WHAT IS EXPECTED
Once you reach the line containing "teeth for excessive-site" in the entries below, write out that line and each one after it down to the line containing "excessive-UV environments. Elastomeric is", exactly and with nothing added.

Records from a collection

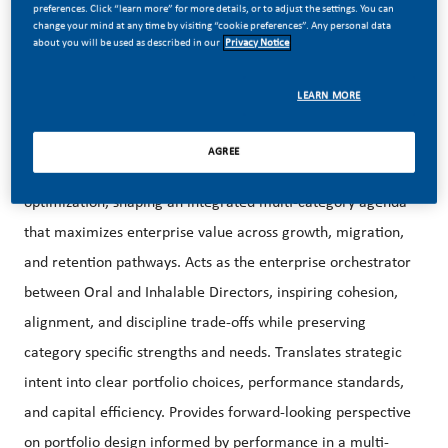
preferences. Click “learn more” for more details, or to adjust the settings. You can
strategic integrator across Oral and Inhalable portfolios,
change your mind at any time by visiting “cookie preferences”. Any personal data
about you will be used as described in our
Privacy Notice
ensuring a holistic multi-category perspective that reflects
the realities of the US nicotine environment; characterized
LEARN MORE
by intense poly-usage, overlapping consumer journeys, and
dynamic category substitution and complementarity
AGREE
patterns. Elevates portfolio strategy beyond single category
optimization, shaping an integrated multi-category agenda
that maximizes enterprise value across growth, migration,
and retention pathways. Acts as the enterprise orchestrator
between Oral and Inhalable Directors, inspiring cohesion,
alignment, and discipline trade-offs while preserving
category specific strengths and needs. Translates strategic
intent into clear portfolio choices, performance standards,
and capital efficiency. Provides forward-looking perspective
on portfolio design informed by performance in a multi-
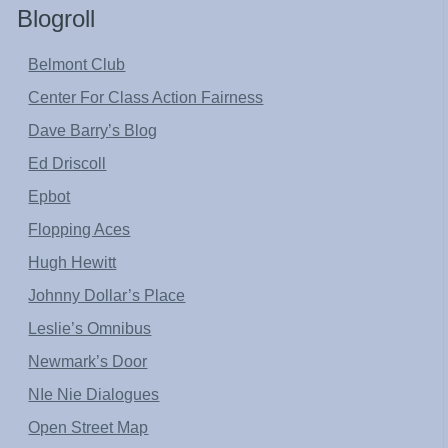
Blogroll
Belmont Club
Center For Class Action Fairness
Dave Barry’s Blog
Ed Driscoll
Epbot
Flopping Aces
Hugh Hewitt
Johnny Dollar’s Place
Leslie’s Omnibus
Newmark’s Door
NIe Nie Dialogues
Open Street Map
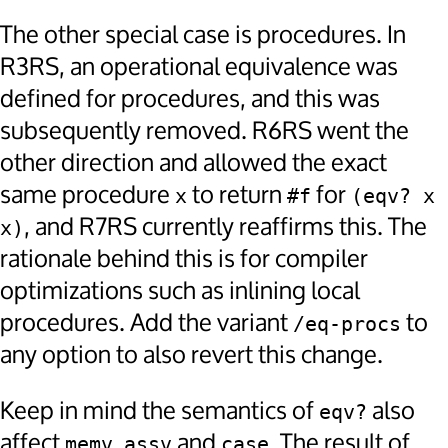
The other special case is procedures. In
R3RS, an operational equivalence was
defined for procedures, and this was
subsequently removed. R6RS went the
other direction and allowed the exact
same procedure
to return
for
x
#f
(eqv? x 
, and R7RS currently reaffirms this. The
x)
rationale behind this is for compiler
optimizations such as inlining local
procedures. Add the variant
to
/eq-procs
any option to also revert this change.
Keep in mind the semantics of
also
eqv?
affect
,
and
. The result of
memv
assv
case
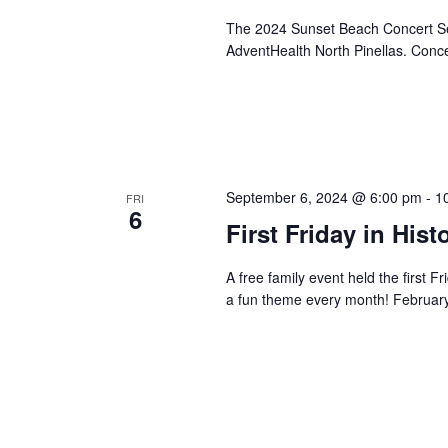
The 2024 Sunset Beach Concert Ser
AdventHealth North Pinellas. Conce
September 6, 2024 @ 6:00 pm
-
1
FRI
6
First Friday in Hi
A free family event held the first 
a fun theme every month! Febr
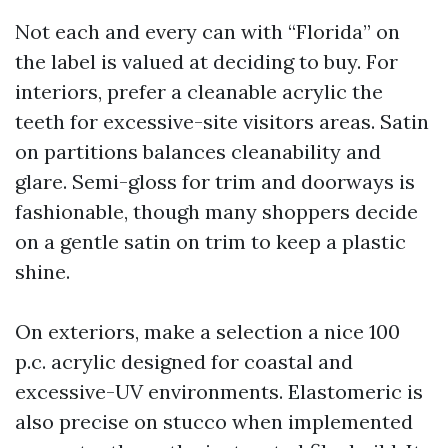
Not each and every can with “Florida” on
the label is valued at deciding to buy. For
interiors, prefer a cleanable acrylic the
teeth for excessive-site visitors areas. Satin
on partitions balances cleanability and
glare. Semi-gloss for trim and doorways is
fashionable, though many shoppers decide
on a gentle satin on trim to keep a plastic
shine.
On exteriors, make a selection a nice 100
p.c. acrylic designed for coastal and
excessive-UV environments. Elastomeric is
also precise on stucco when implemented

ANSWER FOR THIS EXERCISE
teeth for excessive-site visitors areas. Satin
on partitions balances cleanability and
glare. Semi-gloss for trim and doorways is
fashionable, though many shoppers decide
on a gentle satin on trim to keep a plastic
shine.
On exteriors, make a selection a nice 100
p.c. acrylic designed for coastal and
excessive-UV environments. Elastomeric is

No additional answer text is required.